SELECTED EXTRACT

__________________________________________________

The stock was offered at an initial public offering of $38, and ended up capturing just $38.23 a share, hardly the performance expected from the much-hyped stick. And as Bloomberg Businessweek reports, Morgan Stanley propped up the stock to keep it from dropping.

[See a collection of political cartoons on the economy.]

But is that really a surprise? Facebook, while a creative and wildly popular venture, is based on a bit of artifice. Here is a website where almost anyone can have "friends," even if they don't have any in-person friends. I've gotten "friend" requests from people I don't even know. What is their quest? To run up their lists of friends to impress other would-be friends, hoping that someday one of these people might actually show up in person and agree to catch a movie together?

__________________________________________________

GIVEN ENTRIES
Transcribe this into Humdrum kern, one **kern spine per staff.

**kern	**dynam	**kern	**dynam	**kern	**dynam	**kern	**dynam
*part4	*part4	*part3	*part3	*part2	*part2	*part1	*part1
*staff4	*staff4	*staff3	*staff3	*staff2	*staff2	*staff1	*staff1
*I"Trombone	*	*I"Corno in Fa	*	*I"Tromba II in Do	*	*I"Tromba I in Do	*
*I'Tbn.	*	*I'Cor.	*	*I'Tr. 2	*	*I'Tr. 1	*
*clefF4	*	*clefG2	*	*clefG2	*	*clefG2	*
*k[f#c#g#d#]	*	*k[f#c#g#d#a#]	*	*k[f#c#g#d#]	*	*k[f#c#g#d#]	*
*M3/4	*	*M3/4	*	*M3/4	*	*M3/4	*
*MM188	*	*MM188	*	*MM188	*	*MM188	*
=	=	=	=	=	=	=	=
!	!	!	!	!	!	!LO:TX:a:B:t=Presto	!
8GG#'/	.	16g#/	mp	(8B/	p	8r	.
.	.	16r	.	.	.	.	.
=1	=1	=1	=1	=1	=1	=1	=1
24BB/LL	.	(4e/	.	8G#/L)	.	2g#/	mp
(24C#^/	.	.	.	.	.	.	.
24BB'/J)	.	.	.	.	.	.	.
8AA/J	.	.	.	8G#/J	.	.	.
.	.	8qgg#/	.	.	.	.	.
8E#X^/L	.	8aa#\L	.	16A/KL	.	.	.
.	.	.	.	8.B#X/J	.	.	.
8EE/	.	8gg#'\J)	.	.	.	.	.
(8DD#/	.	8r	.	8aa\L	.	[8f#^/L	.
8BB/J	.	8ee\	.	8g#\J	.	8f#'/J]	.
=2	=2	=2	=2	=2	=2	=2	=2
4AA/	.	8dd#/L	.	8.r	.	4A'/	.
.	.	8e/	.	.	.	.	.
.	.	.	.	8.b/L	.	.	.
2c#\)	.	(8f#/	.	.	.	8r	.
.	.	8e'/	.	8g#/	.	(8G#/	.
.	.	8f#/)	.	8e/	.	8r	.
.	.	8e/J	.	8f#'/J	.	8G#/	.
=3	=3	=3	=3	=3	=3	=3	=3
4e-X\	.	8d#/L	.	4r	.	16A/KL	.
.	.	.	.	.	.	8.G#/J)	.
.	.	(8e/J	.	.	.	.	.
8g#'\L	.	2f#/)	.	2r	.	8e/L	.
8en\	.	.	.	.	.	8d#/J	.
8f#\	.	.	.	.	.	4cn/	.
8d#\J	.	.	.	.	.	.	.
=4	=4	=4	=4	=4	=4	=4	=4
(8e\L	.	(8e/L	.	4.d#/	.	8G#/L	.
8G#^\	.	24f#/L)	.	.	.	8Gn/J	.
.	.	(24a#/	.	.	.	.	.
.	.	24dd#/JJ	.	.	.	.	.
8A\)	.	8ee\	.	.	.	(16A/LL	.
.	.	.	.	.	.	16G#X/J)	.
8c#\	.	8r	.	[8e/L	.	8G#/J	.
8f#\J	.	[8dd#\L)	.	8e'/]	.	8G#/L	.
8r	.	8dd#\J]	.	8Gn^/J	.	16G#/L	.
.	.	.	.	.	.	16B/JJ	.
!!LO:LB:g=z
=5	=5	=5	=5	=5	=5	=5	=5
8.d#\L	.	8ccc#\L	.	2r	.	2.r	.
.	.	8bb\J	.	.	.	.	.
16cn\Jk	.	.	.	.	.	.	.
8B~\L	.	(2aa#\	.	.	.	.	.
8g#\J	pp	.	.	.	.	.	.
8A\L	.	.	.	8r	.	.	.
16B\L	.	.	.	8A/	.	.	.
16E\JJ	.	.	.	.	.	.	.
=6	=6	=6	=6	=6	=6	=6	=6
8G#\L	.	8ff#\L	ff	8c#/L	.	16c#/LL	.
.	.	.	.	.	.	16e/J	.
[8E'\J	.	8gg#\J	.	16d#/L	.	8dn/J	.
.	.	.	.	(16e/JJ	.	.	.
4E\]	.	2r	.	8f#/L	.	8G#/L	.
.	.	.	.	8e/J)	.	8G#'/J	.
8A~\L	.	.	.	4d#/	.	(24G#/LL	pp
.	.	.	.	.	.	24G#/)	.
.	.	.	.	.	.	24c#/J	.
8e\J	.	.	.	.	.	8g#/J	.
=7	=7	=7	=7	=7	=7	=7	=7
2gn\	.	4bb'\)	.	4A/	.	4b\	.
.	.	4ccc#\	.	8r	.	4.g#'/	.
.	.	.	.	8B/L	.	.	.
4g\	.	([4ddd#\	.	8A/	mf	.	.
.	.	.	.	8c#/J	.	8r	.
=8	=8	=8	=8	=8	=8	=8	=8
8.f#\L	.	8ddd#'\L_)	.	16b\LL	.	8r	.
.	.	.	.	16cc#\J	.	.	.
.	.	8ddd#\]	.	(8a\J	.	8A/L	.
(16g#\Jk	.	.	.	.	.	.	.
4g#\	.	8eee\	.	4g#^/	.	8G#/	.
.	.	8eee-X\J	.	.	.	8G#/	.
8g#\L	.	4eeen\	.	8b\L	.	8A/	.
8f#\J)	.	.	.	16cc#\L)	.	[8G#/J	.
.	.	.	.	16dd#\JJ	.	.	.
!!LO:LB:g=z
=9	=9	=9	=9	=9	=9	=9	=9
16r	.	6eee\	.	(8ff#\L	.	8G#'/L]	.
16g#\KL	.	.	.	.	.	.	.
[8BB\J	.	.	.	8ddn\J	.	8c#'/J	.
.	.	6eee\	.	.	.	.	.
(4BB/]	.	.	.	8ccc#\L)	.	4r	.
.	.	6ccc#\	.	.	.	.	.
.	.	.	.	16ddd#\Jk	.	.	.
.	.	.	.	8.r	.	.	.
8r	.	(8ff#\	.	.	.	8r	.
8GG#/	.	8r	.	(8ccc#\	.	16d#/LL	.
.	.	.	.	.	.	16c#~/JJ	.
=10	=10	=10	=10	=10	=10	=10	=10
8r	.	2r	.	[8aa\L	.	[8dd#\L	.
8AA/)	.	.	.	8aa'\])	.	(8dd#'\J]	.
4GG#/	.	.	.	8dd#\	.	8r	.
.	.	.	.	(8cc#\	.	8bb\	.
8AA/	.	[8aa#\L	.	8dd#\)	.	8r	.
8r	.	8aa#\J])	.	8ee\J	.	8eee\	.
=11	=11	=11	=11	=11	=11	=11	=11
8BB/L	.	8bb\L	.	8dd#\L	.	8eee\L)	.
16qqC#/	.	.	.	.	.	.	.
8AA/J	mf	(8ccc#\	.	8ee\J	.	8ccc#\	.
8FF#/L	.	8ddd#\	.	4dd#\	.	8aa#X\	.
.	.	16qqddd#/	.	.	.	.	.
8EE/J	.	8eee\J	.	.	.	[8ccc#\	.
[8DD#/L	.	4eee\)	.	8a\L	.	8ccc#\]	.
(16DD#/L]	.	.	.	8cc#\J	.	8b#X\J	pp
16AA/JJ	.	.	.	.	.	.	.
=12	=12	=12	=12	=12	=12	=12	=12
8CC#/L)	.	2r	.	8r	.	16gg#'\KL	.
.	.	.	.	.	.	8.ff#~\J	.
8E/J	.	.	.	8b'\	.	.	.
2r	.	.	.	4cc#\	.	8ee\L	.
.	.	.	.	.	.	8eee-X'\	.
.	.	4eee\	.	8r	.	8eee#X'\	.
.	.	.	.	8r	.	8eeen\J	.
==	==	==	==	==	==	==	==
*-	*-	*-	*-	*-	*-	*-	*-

__________________________________________________

SET PROBLEM 1
In the Facebook commentary, which firm propped up the stock to keep it from dropping?
SET PROBLEM 2
Please pull out the passage of the Facebook commentary from "But is that" up to and including "a movie together?", word for word.
SET PROBLEM 3
Carry the Facebook commentary forward from the point where it stops.
The rows have no role in any of this.

RIGHT ANSWER 1
Morgan Stanley.

RIGHT ANSWER 2
But is that really a surprise? Facebook, while a creative and wildly popular venture, is based on a bit of artifice. Here is a website where almost anyone can have "friends," even if they don't have any in-person friends. I've gotten "friend" requests from people I don't even know. What is their quest? To run up their lists of friends to impress other would-be friends, hoping that someday one of these people might actually show up in person and agree to catch a movie together?

RIGHT ANSWER 3
I've had grown adults, with hurt expressions, ask why I haven't "friended" them on Facebook. In some cases, these are people I hardly see anyway—what is the point of reading useless "updates" (I'm getting on the plane! I'm locking my tray table and putting my seat into an upright position! I'm turning off my iPho…)? I can understand casually keeping in touch with far-away friends and families through Facebook. But if you have to go on someone's website to find out what they're up to and whom or what they "Like" (Facebook, somewhat kindly, doesn't offer the option of dis-"Liking" someone), they're not really your friends. They're people looking for an excuse to procrastinate at work.

[Rick Newman: Why Mark Zuckerberg Might Be Too Successful]

So while the offering of the Facebook stock didn't prove to be as impressive as the build-up, it was really not a shock. It's a fascinating idea, but the business doesn't actually make anything tangible or create anything. Further, no one has been able to figure out how to monetize the Internet—at least, not without a pay wall, which would destroy the whole inclusive idea behind Facebook. Fascination is one thing. Plunking down actual cash is another. Investors may "Like" Mark Zuckerberg and Facebook, but that affection may be limited to a cartoon thumbs-up.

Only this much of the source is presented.